Reserve Bank is facing a dilemma as rising inflation threatens stability, but concerns over economic growth and external vulnerabilities complicate interest rate decisions.

RBI's Dilemma

  • Inflation Warning vs. Unchanged Rates: The RBI's Monetary Policy Committee (MPC) left interest rates unchanged despite warning of high inflation risks, indicating a tough spot
  • Inflation Acceleration: Inflation surged in Q2, surpassing RBI's projections, and MPC raised Q2 inflation projection, suggesting potential underestimation.
  • Temporary Respite Hopes: MPC hopes for short-term relief from lower LPG and vegetable prices, with a readiness to use Open Market Operations if needed.

Balancing Growth and Inflation

  • Unwillingness to Raise Rates: RBI's reluctance to increase rates shows concerns about fragile economic growth despite inflation threats.
  • Doubts over GDP Growth: Doubts about the accuracy of GDP growth estimates and cautious forecasts indicate economic uncertainty.
  • External Risks: Weak goods exports, erratic monsoon, and a weakening rupee pose risks to the RBI's 6.5% GDP growth projection for FY24.

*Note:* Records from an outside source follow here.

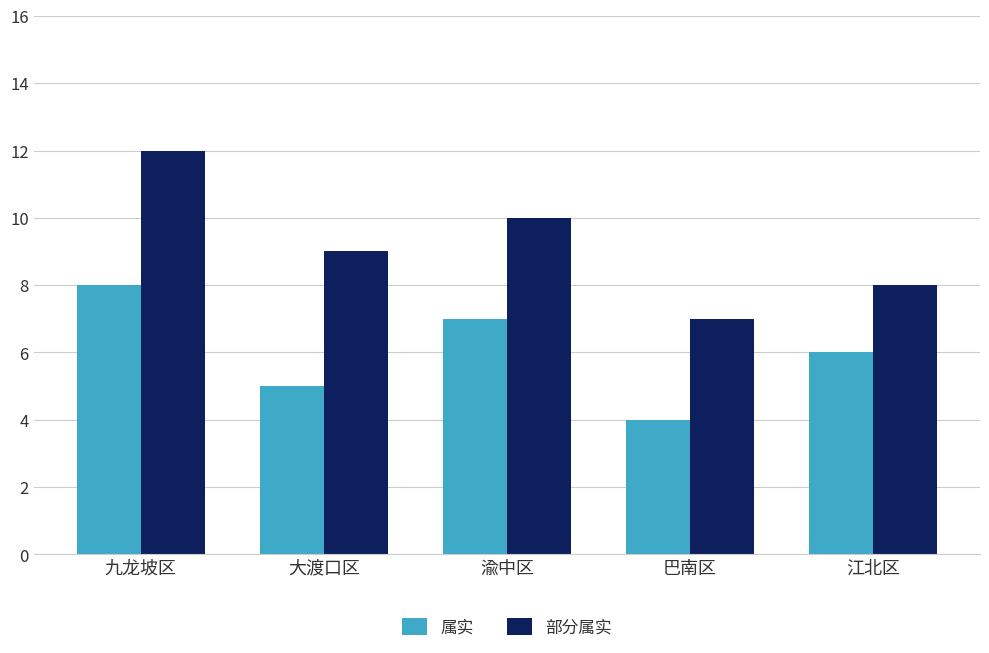

What is the sum of the 属实 values at 渝中区 and 江北区?

13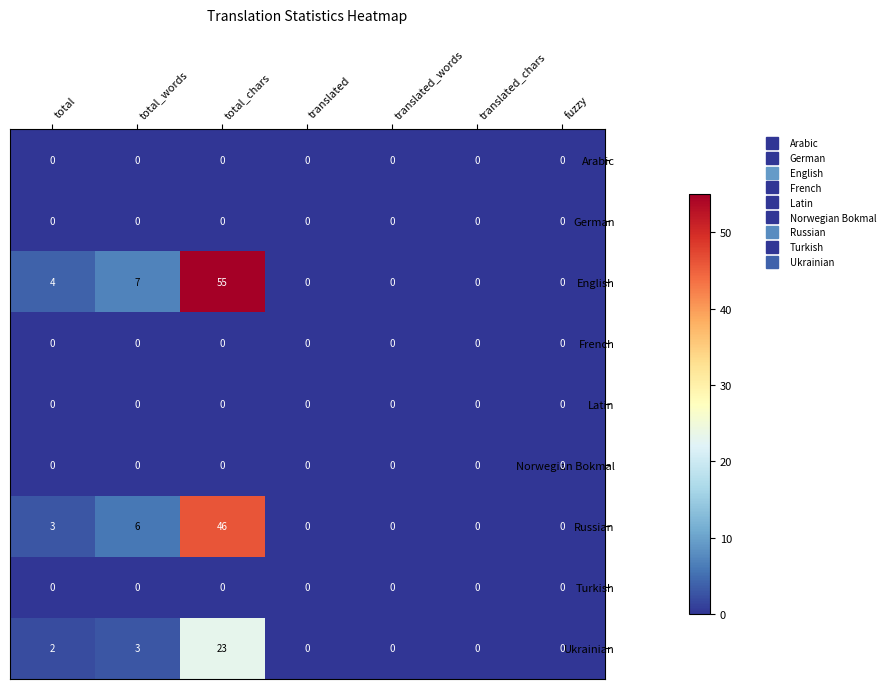

What is the greatest value displayed?

55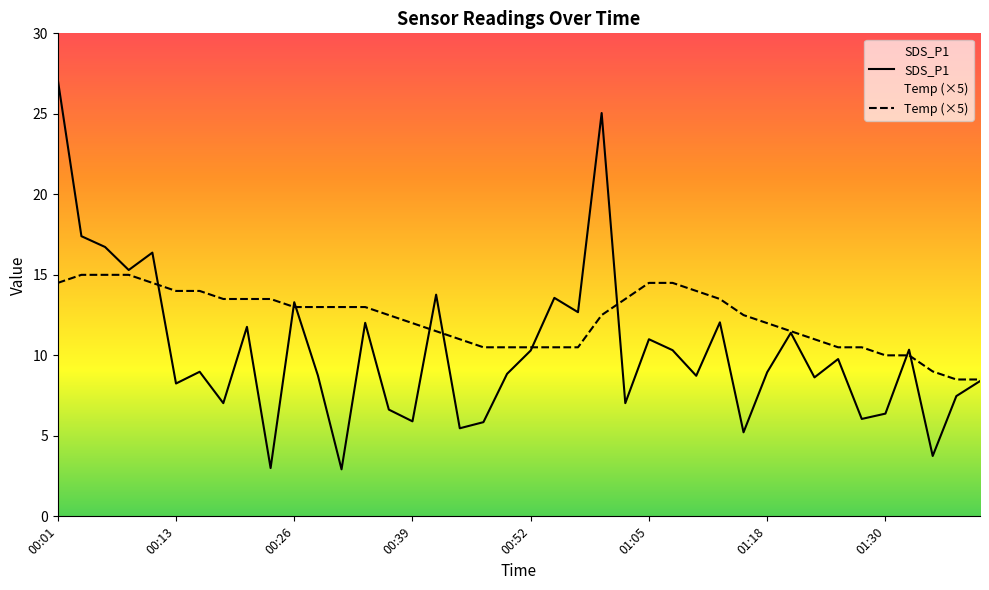

True or false: SDS_P1 and Temp intersect in this chart.

True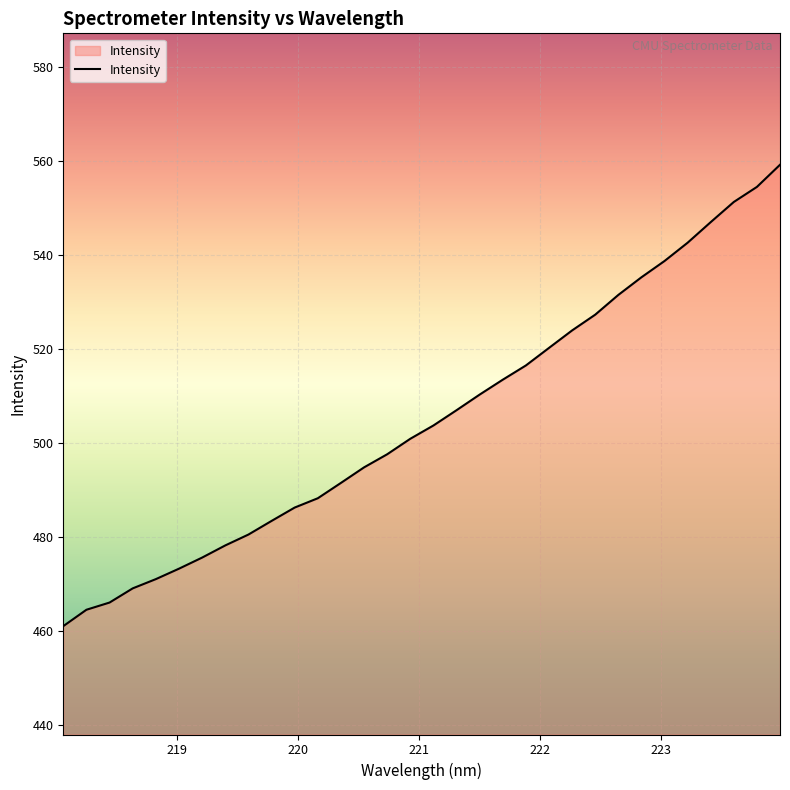

How many lines are shown in the chart?

1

Risk of Imported Inflation

  • Weakening Rupee: The rupee's 0.7% depreciation since August increases the risk of importing inflation and external vulnerabilities.
  • Question of Rate Hike: RBI must consider raising rates to address these risks and maintain economic stability.
  • External Sector Vulnerabilities: Failing to raise rates could exacerbate inflation and external sector vulnerabilities, warranting a cautious approach.